Problem to solve »
Provide the count of lines below that include the word "elbow", without any accompanying remarks.

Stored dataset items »
○ ○ ○ ○ ○ ○ ○

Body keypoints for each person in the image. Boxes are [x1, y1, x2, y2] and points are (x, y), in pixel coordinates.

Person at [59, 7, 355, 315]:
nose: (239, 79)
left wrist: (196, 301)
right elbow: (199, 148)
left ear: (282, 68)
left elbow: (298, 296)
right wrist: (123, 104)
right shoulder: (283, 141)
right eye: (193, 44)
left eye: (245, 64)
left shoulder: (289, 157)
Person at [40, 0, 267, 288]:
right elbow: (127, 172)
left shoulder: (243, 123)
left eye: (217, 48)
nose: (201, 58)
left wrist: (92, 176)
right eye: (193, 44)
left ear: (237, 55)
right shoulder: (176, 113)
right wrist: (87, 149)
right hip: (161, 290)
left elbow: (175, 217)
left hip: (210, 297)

○ ○ ○ ○ ○ ○ ○

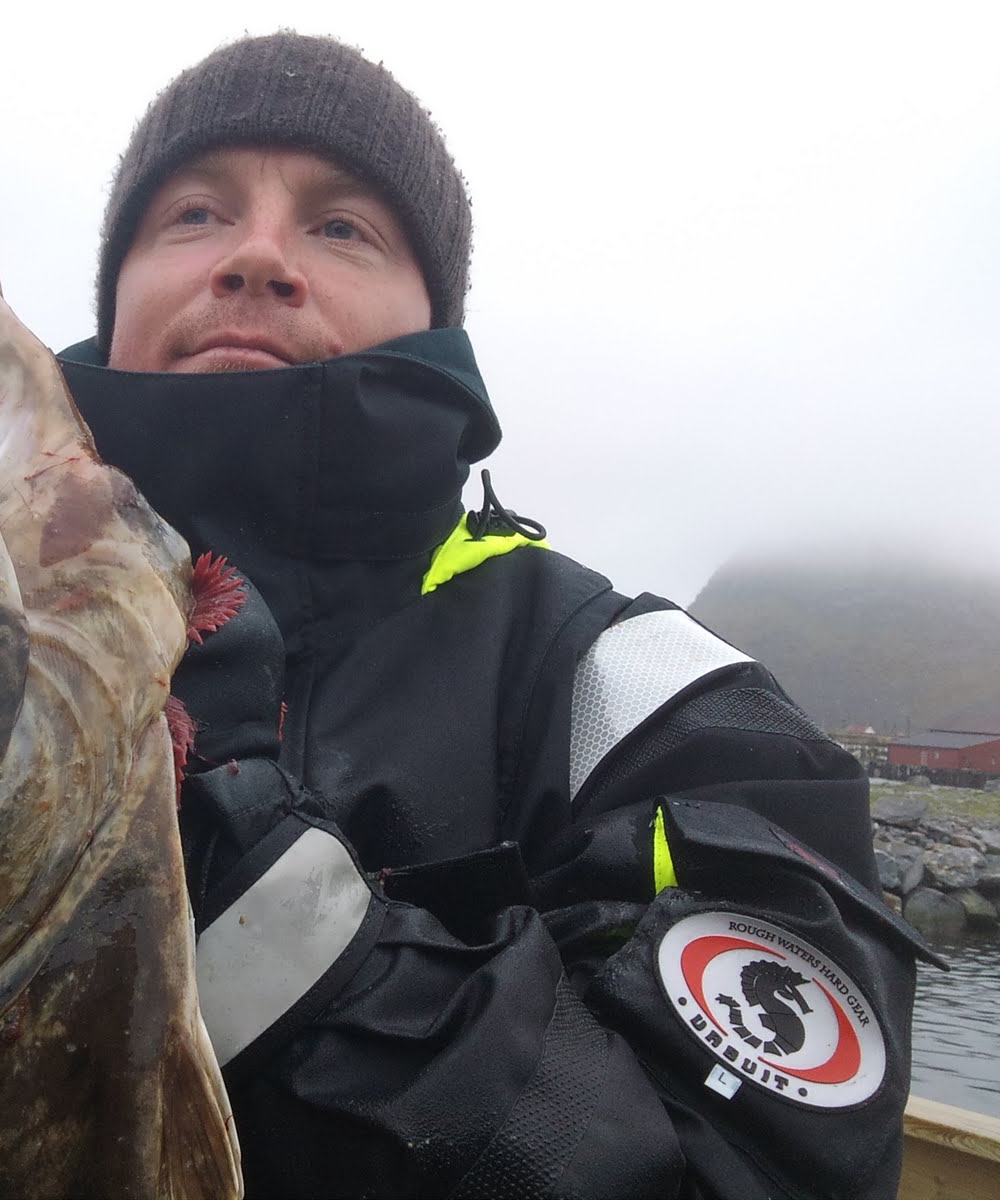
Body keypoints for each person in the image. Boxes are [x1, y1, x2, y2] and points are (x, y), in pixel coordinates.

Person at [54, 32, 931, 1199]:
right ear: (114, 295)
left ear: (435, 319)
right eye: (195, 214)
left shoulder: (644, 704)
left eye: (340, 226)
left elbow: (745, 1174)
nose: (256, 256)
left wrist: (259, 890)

○ ○ ○ ○ ○ ○ ○

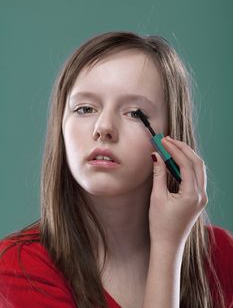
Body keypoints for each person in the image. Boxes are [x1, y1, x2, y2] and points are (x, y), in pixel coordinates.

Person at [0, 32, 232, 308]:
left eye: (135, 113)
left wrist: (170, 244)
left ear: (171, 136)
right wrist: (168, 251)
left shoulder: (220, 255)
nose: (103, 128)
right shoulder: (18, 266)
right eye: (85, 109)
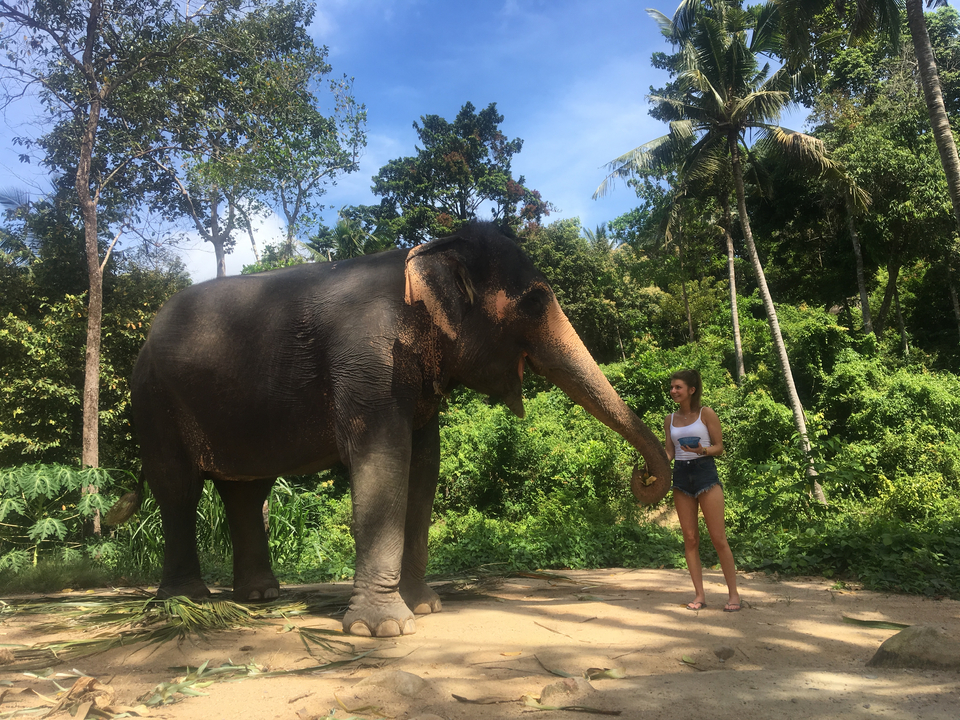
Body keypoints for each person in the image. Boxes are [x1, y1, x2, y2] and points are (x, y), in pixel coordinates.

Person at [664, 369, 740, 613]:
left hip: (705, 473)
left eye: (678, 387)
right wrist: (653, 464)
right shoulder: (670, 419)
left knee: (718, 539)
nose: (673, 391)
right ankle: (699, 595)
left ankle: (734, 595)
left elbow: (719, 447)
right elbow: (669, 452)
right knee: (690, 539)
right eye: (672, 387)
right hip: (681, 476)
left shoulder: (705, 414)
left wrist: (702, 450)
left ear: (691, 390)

○ ○ ○ ○ ○ ○ ○

The answer »
7